Excerpt:
Let’s retrain our base model one more time but this time with all the features except datetime columns to see where we stand in our OOB score. Below is a utility function created to quickly iterate over model training.

def train_and_plot_model(df, target='SalePrice', drop_features=[], n_estimators=70, plot=True, verbose=1):
    """
    A utility function to train a RandomForrest model on the provided data, and plot the feature importances.
    
    Parameters
    ----------
    df: pandas.DataFrame
        input dataset to be used for training
    target: str
        target feature. this is the feature we are trying to predict
    drop_features: list
        any features to be dropped before training. Default is empty list.
    n_estimators: int
        number of estimators to be used for model training. Default is 50.
    """

    # target = 'SalePrice' # this is the feature we are trying to predict
    features = list(df.columns)

    # remove target feature and other specified features form the input variables
    features.remove(target)
    for f in drop_features:
        features.remove(f)

    X, y = df[features], df[target]

    rf = RandomForestRegressor(n_estimators, oob_score=True, n_jobs=-1, verbose=verbose)
    rf.fit(X, y)
    oob_score = rf.oob_score_

    # get trained model leaves and depth    
    n_leaves = rf_n_leaves(rf)
    m_depth = rf_m_depth(rf)

    # print trained model info
    print(f"OOB scrore = {oob_score: .3f} \nTree leaves = {n_leaves: ,d} \nMedian depth = {m_depth}")

Dataset content:
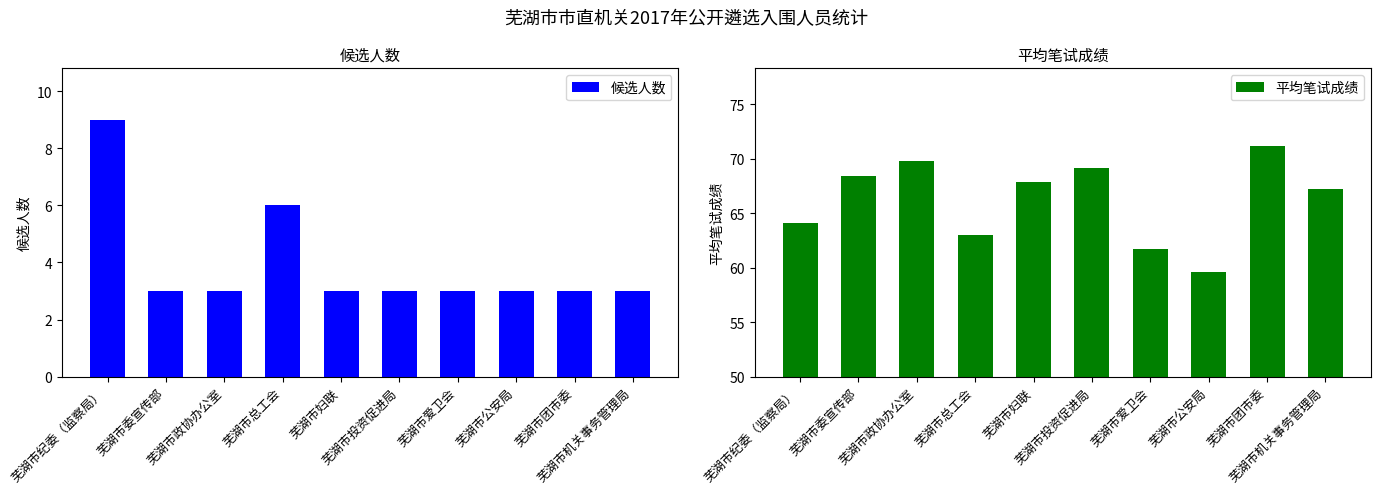

What is the value of the 候选人数 bar at the 6th from the left?

3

Required action 1: Using the model-training excerpt, state whether each statement agrees with it. For each, answer yes or no and quote the deciding words. (a) The retraining described leaves out the datetime columns. (b) The regressor is created with its out-of-bag scoring turned off. (c) The drop_features parameter defaults to an empty list.
Required action 2: Reproduce the model-training excerpt word for word from "# remove target" to "rf.fit(X, y)".
Required action 3: Write the next part of the model-training excerpt, beginning after its final line.

Result 1:
(a) Yes: "with all the features except datetime columns"
(b) No: "oob_score=True"
(c) Yes: "Default is empty list."

Result 2:
# remove target feature and other specified features form the input variables
    features.remove(target)
    for f in drop_features:
        features.remove(f)

    X, y = df[features], df[target]

    rf = RandomForestRegressor(n_estimators, oob_score=True, n_jobs=-1, verbose=verbose)
    rf.fit(X, y)

Result 3:
    # plot trained model feature importance
    feature_importance = rf.feature_importances_
    if plot:
        plot_feature_importance(feature_importance, features, (10,15))
    
    # return trained model, feature names, and their importances
    return (rf, features, feature_importance, oob_score)

##
# keeping n_estimators same as previous base model i.e. 70
(rf, feature_names, feature_importance, oob_pre) = train_and_plot_model(df, drop_features=['saledate'], n_estimators=70)

[Parallel(n_jobs=-1)]: Using backend ThreadingBackend with 4 concurrent workers.
[Parallel(n_jobs=-1)]: Done  42 tasks      | elapsed:  2.7min
[Parallel(n_jobs=-1)]: Done  70 out of  70 | elapsed:  4.2min finished

OOB scrore =  0.904 
Tree leaves =  14,660,873 
Median depth = 45.0

This is a big improvement in our model performance. Our base model had 0.790 OOB score and now we are at 0.904. Our features count has also increased from 7 to 59, so we can take one more shot at it by increasing the estomators count (n_estimators). Let’s use 150 trees this time (double that last time) to see how much effect it can have on model performance.

(rf, feature_names, feature_importance, oob_pre) = train_and_plot_model(df, drop_features=['saledate'], n_estimators=150, plot=False)

[Parallel(n_jobs=-1)]: Using backend ThreadingBackend with 4 concurrent workers.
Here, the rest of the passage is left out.